“Productivity is never an accident. It is always the result of a commitment to excellence, intelligent planning, and focused effort.” - Paul J. Meyer
I tend to prepare each day for what’s ahead in order to make progress. I stick to rules and set boundaries for productivity in everyday life. With busy schedules and so many distractions in today’s world, having a schedule and preparing are not only helpful tips, but essential exercises for me.
Whether setting time limits to hop on social media, making lists for groceries, chores, and other tasks, or setting a simple alarm, these practices are all part of planning and preparation. They can help most people stay focused and accomplish more in a shorter period. While these practices are helpful in daily life, they can also be applied at work and in meetings as well.
Do you know people who do not prepare before meetings? From what I have seen, whether a speech, large conference, or small work meeting, preparation and planning are essential in making the most of these events.
I like to know what is happening in advance and have a schedule, if possible. It not only helps with time management, but also helps in staying organized and focused. I know people who do not plan ahead and simply hop into meetings without prior thought.
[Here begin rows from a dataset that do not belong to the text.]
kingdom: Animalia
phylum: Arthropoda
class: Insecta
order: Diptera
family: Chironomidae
While it’s possible to improvise and some people are great at it, I don’t think it produces better results to “wing it,” than to plan ahead. There are several things you can do to prepare, but I wanted to share a few basic tips for running a more successful meeting.
1. Plan Ahead
Although meetings may not always go as planned, having goals and objectives ahead of time can help meetings stay focused and on topic. This is especially valuable when there’s a lot to cover and tight deadlines. By preparing what needs to be covered or presented, you can be sure not to forget anything or spend too much time in one area, so you are not leaving out other important material that is lined up. Providing an itinerary can help your team prepare and follow along as each topic is covered.
2. Communicate Internally, First
Be sure your team is on the same page. It’s not fair to your team if they’re expected to provide insightful contributions if the material hasn’t been shared or discussed internally beforehand. By allowing the team to review content prior to client meetings, any lingering questions can be answered and the material can be digested by the team. It's expected by clients and rightfully so, that your team and you are on the same page. If a deadline is tight and there’s not time to meet internally, communicate to the attendees their roles for the meeting. If you feel it’s necessary or applicable, communicate that the content is fresh for all eyes including the internal team. This way the client has a better understanding of where some of your team's comments might be coming from.
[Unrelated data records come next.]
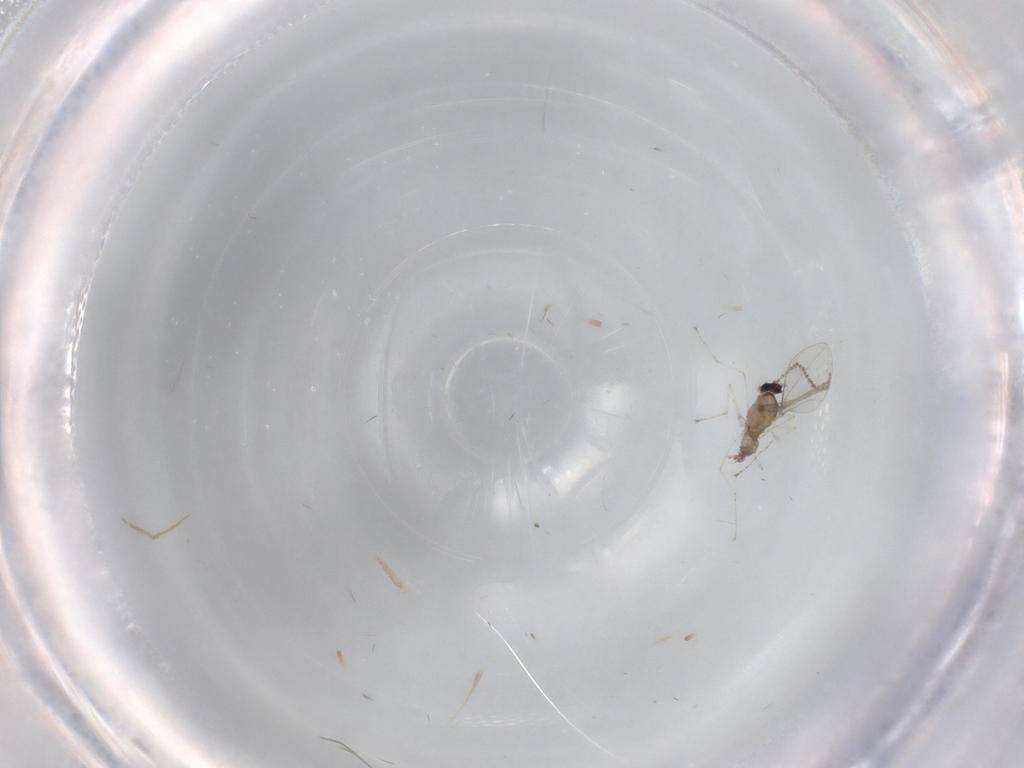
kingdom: Animalia
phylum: Arthropoda
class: Insecta
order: Diptera
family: Cecidomyiidae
When attending a meeting, it’s important to listen. Make sure that distractions are not continual issues and that common respect is shown to every person and observed during meetings. Successful meetings are never one-sided. Each person has a role in the meeting with valuable thoughts, opinions and feedback.
4. Go with the Flow
Agendas can be helpful and keep the meeting on task but make sure to leave room for fluidity. I tend to prepare for the worst and hope for the best. Things don’t always go as expected, so if you prepare for unplanned randomness, you won’t be halted, overwhelmed, or caught off guard if things do go awry. Sometimes a topic may need more discussion than originally planned out for, and other topics may need less time. Allowing some flexibility will help make the meeting flow and open the door for comfortable communication within the group.
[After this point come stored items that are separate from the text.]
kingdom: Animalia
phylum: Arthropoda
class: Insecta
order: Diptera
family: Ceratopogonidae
Due be care, however, that you don't let the meeting get out of control. If you feel the discussion is getting away from the original topic, politely interrupt and ask that you circle back at a later date or once the first question is fully answered.
5. Ask questions
Often times leaving room for a Q&A session can help everyone get on the same page. Open the meeting up for questions so that no one is unclear on covered topics. Likely, if one person has a question, there may be others with the same question. If you run out of time or want to leave the door open for more feedback, make sure to provide instruction on how any additional follow up questions can be answered.
6. Discuss Next Steps
Don’t leave the group confused about what’s to come. To continue building on the momentum created from your productive meeting, be sure to lay out next steps for the group. Help everyone involved know what is expected of them to encourage accountability and complete tasks more quickly. And always follow up the meeting with a set of notes or a transcript.
“Before anything else, preparation is the key to success.” - Alexander Graham Bell
Building on what Alexander Graham Bell said about preparation being the key to success, clear communication, listening, and setting objectives will produce more productive and successful meetings.